FIG. 7 illustrates various components that may be utilized in an electronic device 700. The electronic device 700 may be implemented as one or more of the electronic devices described previously (such 601 and 602) and may be also implemented to practice the methods and functions (such as 101, 102, 108, FIGS. 1-6) described previously.

The electronic device 700 includes at least a processor 720 that controls operation of the electronic device 700. The processor 720 may also be referred to as a CPU. Memory 710, which may include both read-only memory (ROM), random access memory (RAM) or any type of device that may store information, provides instructions 715a (e.g., executable instructions) and data 725a to the processor 720. A portion of the memory 710 may also include non-volatile random access memory (NVRAM). The memory 710 may be in electronic communication with the processor 720.

Instructions 715b and data 725b may also reside in the processor 720. Instructions 715b and data 725b loaded into the processor 720 may also include instructions 715a and/or data 725a from memory 710 that were loaded for execution or processing by the processor 720. The instructions 715b may be executed by the processor 720 to implement the systems and methods disclosed herein.

The electronic device 700 may include one or more communication interfaces 730 for communicating with other electronic devices.

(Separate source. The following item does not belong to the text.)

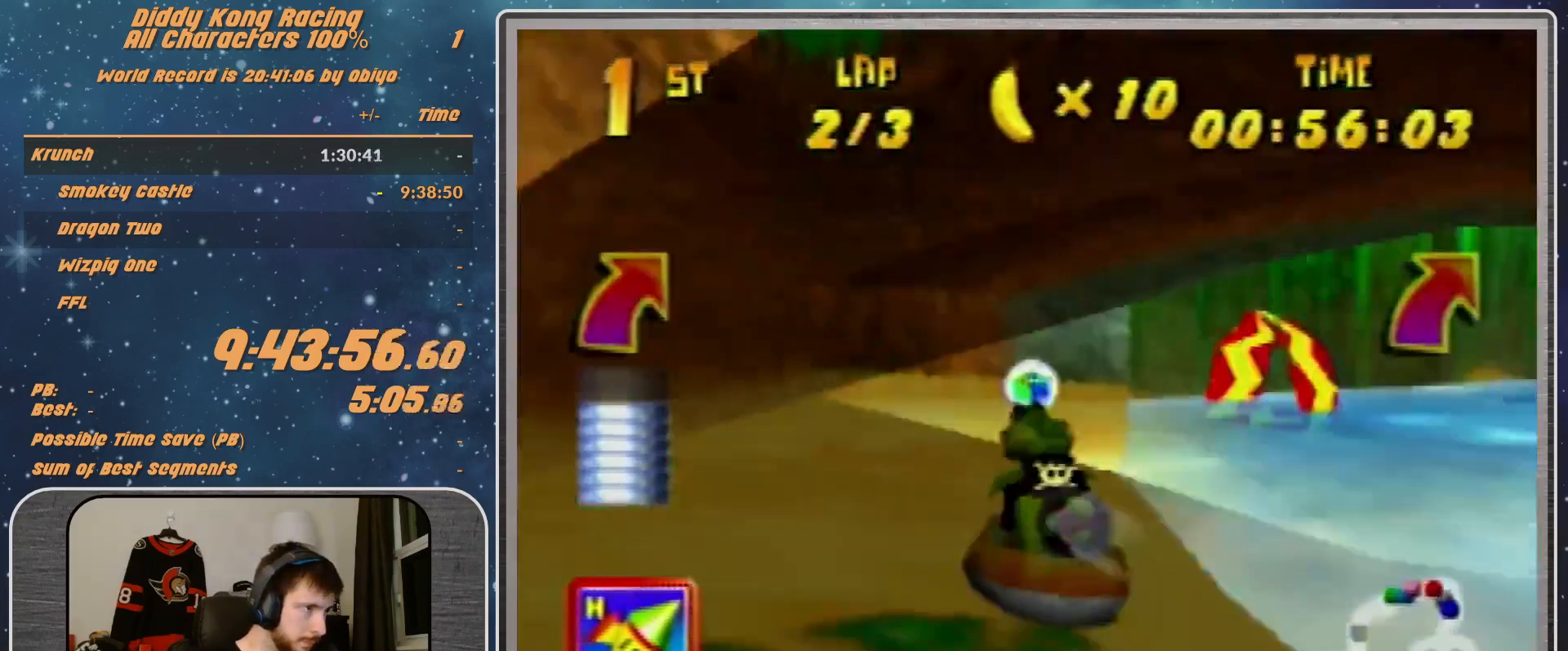
{"buttons": ["A"], "left_stick": "up-right", "events": [[33, "B", "down"], [367, "B", "up"], [367, "left_stick", "up-right"], [433, "R1", "up"]]}
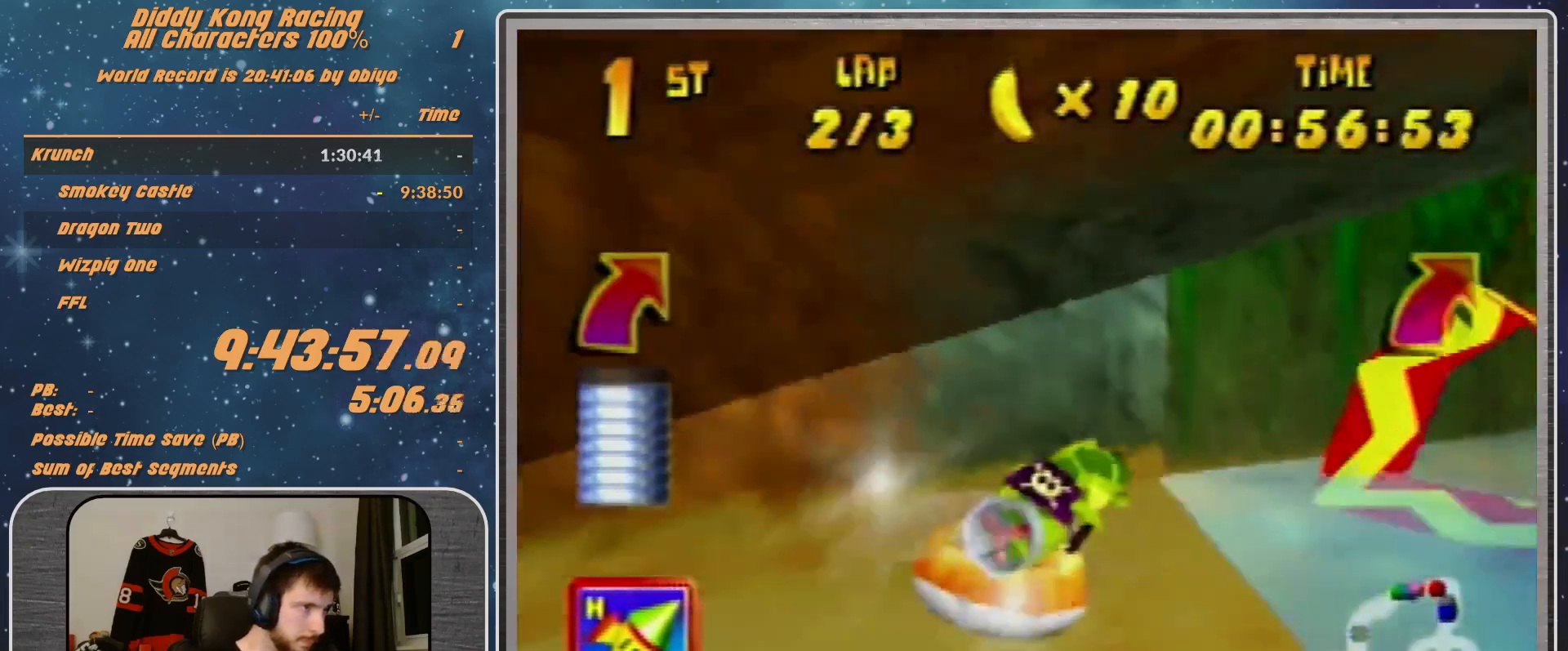
{"buttons": ["A", "R1"], "left_stick": "up-right", "events": [[33, "R1", "down"]]}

The communication interfaces 730 may be based on wired communication technology, wireless communication technology, or both. Examples of communication interfaces 730 include a serial port, a parallel port, a Universal Serial Bus (USB), an Ethernet adapter, an IEEE 1394 bus interface, a small computer system interface (SCSI) bus interface, an infrared (IR) communication port, a Bluetooth wireless communication adapter, a wireless transceiver in accordance with 3^rdGeneration Partnership Project (3GPP) specifications and so forth.

The electronic device 700 may include one or more output devices 750 and one or more input devices 740. Examples of output devices 750 include a speaker, printer, etc. One type of output device that may be included in an electronic device 700 is a display device 760. Display devices 760 used with configurations disclosed herein may utilize any suitable image projection technology, such as a cathode ray tube (CRT), liquid crystal display (LCD), light-emitting diode (LED), gas plasma, electroluminescence or the like. A display controller 765 may be provided for converting data stored in the memory 710 into text, graphics, and/or moving images (as appropriate) shown on the display 760. Examples of input devices 740 include a keyboard, mouse, microphone, remote control device, button, joystick, trackball, touchpad, touchscreen, lightpen, etc.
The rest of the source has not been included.